Problems and tasks
#1 Translate this sentence from the Chewacla State Park text below into Spanish: "Fees did not increase for children or seniors."
#2 According to the Chewacla State Park text below, by how much did the park raise its entrance fees at the beginning of March?

Source extract
╔══
Plans to expand certain amenities within Chewacla State Park are on the horizon as the park adjusts to recent entrance and service fee changes and prepares to switch over to a more modern campground and cabin reservation system.

Essentially, there's a lot going on at Chewacla.

The state park, which offers features like hiking trails, a geocaching course and new mountain bike trails, increased its entrance fees by $1 at the beginning of March. The increase, which was implemented in all Alabama state parks, was in response to rising park costs, such as increased health insurance rates for employees and increased utility costs, for example. Fees did not increase for children or seniors.

While these increased service fees help the park catch up to current costs, Alabama State Parks Director Greg Lein said they will also help make the parks stronger. The user fees are the primary source of revenue for the state parks.

"We try to educate the public that the state park system largely operates off user fees," Lein said. "Two years ago, we polled our customers ... because we heard that they think the state parks system is largely paid for through taxes."
╚══
Given information
╔══
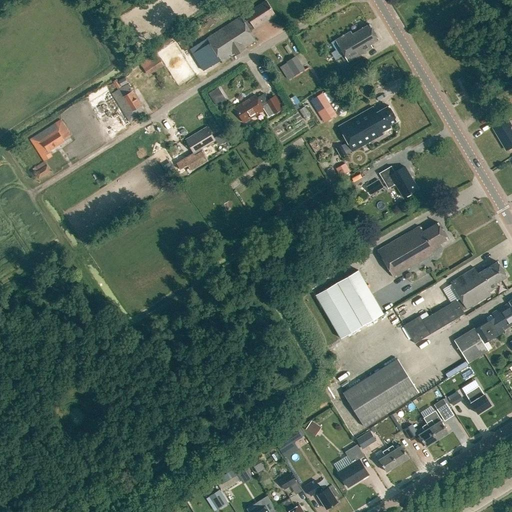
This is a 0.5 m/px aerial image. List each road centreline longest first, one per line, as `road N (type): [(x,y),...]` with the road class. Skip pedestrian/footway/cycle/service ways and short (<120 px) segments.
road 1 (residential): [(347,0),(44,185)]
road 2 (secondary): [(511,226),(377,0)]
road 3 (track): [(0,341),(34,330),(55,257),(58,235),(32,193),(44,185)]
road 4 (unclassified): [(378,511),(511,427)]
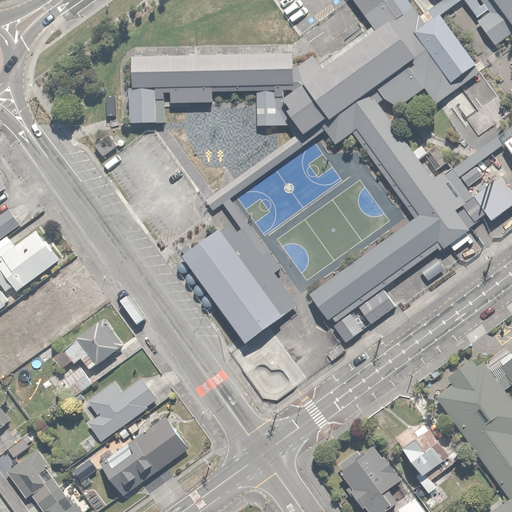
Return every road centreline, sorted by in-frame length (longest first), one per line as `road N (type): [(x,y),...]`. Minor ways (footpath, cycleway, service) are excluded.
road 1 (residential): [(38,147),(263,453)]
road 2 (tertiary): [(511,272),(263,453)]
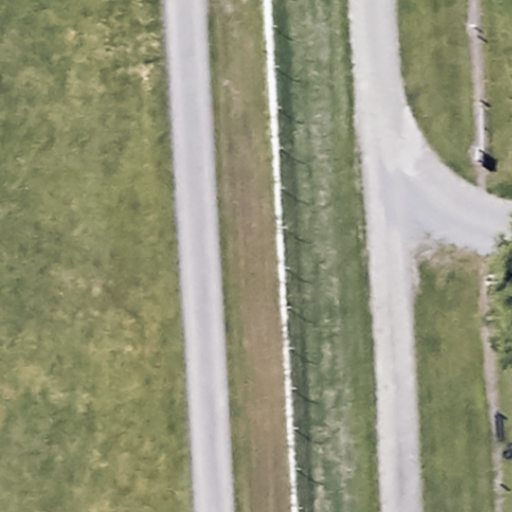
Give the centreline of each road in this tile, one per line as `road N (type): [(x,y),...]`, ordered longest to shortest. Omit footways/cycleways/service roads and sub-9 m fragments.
╚══
╔══
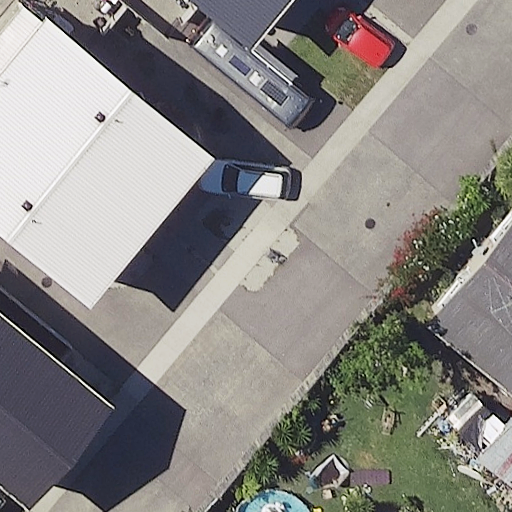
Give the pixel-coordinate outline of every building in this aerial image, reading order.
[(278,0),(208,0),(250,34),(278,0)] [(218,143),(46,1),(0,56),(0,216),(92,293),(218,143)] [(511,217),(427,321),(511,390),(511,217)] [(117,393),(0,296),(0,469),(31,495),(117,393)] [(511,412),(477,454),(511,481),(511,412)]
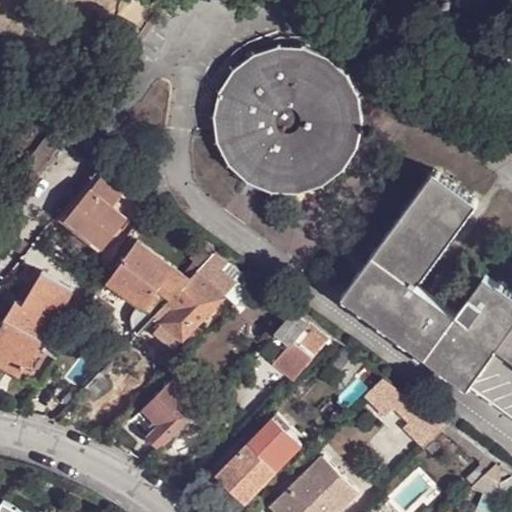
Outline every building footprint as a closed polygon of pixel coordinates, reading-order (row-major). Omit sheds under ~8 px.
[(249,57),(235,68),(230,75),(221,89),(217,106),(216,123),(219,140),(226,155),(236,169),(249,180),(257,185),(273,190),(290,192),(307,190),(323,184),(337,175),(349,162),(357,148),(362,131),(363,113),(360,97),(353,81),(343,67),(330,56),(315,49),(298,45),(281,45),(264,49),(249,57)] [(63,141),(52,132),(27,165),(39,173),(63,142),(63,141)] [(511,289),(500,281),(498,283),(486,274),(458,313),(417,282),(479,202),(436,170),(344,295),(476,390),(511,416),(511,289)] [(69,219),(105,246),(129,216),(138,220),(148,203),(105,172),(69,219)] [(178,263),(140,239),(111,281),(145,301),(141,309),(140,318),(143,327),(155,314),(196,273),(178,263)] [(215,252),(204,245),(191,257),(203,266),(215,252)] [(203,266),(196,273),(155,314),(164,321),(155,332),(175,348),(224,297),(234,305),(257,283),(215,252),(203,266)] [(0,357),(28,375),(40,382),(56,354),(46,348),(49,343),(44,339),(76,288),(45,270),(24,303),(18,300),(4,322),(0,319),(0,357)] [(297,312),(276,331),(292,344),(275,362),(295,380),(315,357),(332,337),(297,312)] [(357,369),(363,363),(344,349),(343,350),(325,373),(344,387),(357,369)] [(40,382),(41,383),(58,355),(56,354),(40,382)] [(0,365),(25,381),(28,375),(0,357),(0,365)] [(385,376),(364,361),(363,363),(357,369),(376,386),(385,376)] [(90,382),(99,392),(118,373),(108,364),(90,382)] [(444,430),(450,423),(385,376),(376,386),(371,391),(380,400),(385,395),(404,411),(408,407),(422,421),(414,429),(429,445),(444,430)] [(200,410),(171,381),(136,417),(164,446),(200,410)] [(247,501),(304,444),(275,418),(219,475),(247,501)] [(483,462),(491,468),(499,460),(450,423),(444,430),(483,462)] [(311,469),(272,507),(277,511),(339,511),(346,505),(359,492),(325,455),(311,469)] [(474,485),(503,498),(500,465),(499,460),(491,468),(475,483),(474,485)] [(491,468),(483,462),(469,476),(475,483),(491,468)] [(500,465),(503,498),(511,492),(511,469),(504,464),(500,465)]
╚══
╔══
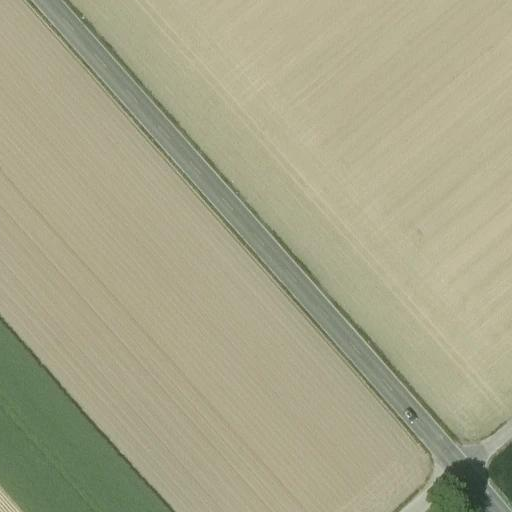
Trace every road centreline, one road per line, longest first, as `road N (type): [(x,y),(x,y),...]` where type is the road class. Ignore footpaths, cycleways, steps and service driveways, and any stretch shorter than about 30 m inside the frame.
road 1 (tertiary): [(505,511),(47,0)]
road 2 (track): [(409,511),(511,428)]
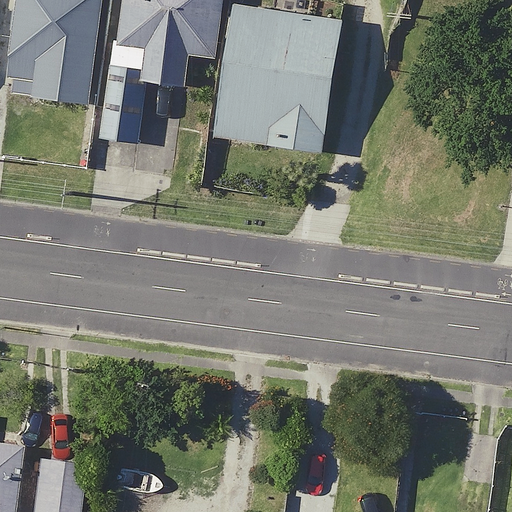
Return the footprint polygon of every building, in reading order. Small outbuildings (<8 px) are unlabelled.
╚══
Solutions in order
#1 Las tarifas no aumentaron para los niños ni para las personas mayores.

#2 By $1.